**ASSIGNMENT**
Of all the lines below, return only those starting with the line holding "[499,249,556,263] requisite ->" and going on through the line holding "(124, 997) none", exactly as written.

----- INFORMATION GIVEN

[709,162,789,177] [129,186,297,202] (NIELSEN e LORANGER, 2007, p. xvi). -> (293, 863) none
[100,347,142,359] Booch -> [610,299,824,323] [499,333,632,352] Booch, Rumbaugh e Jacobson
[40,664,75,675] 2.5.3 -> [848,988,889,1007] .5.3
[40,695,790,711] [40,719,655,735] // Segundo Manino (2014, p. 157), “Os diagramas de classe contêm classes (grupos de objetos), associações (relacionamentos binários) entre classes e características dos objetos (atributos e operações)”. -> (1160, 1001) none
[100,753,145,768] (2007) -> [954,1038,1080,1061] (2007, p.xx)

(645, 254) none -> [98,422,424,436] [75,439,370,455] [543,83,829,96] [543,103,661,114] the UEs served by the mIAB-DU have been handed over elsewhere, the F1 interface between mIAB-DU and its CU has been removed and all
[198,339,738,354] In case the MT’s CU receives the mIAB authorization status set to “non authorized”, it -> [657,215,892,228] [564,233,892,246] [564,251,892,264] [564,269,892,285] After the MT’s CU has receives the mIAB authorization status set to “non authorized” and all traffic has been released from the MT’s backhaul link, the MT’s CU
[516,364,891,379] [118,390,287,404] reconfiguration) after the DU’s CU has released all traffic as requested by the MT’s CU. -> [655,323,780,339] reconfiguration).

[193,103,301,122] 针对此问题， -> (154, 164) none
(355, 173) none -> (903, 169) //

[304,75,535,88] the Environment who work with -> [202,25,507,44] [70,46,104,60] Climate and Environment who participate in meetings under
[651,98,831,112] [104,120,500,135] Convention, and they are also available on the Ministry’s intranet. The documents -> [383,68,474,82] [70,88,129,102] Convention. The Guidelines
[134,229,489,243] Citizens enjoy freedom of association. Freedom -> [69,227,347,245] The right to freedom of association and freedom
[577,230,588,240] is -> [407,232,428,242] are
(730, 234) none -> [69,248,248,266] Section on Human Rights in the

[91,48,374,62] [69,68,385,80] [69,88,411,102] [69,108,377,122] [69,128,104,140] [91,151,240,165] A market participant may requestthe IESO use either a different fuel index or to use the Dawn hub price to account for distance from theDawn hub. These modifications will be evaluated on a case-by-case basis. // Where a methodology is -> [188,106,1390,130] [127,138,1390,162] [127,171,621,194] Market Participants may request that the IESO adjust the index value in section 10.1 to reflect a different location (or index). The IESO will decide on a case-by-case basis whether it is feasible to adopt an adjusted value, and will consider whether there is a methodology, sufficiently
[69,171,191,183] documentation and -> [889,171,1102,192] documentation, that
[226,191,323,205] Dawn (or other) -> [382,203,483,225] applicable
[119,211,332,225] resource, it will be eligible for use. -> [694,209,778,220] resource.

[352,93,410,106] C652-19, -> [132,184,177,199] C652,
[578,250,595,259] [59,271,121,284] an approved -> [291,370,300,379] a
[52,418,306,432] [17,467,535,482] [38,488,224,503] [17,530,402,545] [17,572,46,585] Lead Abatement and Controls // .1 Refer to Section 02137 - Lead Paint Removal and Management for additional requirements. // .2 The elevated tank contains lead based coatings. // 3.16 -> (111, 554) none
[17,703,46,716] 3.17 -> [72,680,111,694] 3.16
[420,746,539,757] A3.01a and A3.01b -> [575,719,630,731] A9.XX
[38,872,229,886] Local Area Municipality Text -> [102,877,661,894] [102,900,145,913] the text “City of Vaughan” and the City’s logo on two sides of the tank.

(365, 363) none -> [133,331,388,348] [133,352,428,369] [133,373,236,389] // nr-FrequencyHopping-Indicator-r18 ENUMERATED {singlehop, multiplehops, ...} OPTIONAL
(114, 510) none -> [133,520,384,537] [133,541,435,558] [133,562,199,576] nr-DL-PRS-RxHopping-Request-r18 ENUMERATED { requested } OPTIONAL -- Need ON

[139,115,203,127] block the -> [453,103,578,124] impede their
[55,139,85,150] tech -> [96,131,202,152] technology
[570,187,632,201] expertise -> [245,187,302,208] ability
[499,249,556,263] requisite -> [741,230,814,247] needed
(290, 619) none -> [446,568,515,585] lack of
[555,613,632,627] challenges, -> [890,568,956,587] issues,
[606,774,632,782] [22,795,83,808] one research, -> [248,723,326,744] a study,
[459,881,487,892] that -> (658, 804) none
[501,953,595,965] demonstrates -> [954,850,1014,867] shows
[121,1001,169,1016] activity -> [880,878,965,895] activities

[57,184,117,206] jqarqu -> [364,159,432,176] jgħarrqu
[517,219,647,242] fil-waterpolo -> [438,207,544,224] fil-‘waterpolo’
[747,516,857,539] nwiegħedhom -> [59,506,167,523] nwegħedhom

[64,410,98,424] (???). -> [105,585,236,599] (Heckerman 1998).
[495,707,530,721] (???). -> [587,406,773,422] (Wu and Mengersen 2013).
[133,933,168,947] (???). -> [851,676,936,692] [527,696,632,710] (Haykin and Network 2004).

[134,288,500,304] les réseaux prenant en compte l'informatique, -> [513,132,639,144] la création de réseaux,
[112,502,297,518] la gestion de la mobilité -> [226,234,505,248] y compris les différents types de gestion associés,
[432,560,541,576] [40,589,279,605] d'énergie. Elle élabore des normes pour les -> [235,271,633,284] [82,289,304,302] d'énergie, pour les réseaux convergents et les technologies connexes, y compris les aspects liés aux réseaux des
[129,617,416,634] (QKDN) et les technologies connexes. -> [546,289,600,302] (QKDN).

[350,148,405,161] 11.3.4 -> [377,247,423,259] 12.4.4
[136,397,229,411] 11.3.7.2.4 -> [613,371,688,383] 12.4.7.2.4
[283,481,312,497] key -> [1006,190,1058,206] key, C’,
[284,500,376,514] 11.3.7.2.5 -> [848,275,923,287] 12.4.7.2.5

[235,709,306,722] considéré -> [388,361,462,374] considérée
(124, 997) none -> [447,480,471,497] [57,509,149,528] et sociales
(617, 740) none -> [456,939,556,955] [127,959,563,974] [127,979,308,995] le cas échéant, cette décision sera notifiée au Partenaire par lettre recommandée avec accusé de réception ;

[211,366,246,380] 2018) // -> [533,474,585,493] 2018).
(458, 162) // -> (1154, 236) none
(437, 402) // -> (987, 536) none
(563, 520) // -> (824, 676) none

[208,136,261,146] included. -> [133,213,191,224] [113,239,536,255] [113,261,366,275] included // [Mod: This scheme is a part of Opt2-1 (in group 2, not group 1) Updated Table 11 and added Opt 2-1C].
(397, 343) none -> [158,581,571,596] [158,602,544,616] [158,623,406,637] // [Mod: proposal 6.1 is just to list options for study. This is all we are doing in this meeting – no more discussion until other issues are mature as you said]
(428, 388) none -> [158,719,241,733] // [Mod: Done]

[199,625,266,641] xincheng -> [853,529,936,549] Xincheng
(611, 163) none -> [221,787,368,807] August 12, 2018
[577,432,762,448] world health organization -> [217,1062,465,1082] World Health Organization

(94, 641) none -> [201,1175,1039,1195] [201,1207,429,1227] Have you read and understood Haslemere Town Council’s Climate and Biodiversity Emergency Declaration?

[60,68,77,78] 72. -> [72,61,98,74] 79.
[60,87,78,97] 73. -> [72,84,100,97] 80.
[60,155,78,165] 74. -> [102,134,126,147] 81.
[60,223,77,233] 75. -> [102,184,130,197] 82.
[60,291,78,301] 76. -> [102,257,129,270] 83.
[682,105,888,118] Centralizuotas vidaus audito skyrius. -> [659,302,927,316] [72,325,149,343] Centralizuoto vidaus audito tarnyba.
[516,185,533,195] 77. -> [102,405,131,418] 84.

----------

**OUTPUT BELOW**
[499,249,556,263] requisite -> [741,230,814,247] needed
(290, 619) none -> [446,568,515,585] lack of
[555,613,632,627] challenges, -> [890,568,956,587] issues,
[606,774,632,782] [22,795,83,808] one research, -> [248,723,326,744] a study,
[459,881,487,892] that -> (658, 804) none
[501,953,595,965] demonstrates -> [954,850,1014,867] shows
[121,1001,169,1016] activity -> [880,878,965,895] activities

[57,184,117,206] jqarqu -> [364,159,432,176] jgħarrqu
[517,219,647,242] fil-waterpolo -> [438,207,544,224] fil-‘waterpolo’
[747,516,857,539] nwiegħedhom -> [59,506,167,523] nwegħedhom

[64,410,98,424] (???). -> [105,585,236,599] (Heckerman 1998).
[495,707,530,721] (???). -> [587,406,773,422] (Wu and Mengersen 2013).
[133,933,168,947] (???). -> [851,676,936,692] [527,696,632,710] (Haykin and Network 2004).

[134,288,500,304] les réseaux prenant en compte l'informatique, -> [513,132,639,144] la création de réseaux,
[112,502,297,518] la gestion de la mobilité -> [226,234,505,248] y compris les différents types de gestion associés,
[432,560,541,576] [40,589,279,605] d'énergie. Elle élabore des normes pour les -> [235,271,633,284] [82,289,304,302] d'énergie, pour les réseaux convergents et les technologies connexes, y compris les aspects liés aux réseaux des
[129,617,416,634] (QKDN) et les technologies connexes. -> [546,289,600,302] (QKDN).

[350,148,405,161] 11.3.4 -> [377,247,423,259] 12.4.4
[136,397,229,411] 11.3.7.2.4 -> [613,371,688,383] 12.4.7.2.4
[283,481,312,497] key -> [1006,190,1058,206] key, C’,
[284,500,376,514] 11.3.7.2.5 -> [848,275,923,287] 12.4.7.2.5

[235,709,306,722] considéré -> [388,361,462,374] considérée
(124, 997) none -> [447,480,471,497] [57,509,149,528] et sociales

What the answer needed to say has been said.